▶ [The problem]: In the data that follows, each entry is to be restated exactly.
---
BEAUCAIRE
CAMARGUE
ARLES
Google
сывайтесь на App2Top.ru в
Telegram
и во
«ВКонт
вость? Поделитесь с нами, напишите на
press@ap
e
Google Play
---
▶ [Exercise solution]:
BEAUCAIRE
CAMARGUE
ARLES
Google
сывайтесь на App2Top.ru в
Telegram
и во
«ВКонт
вость? Поделитесь с нами, напишите на
press@ap
e
Google Play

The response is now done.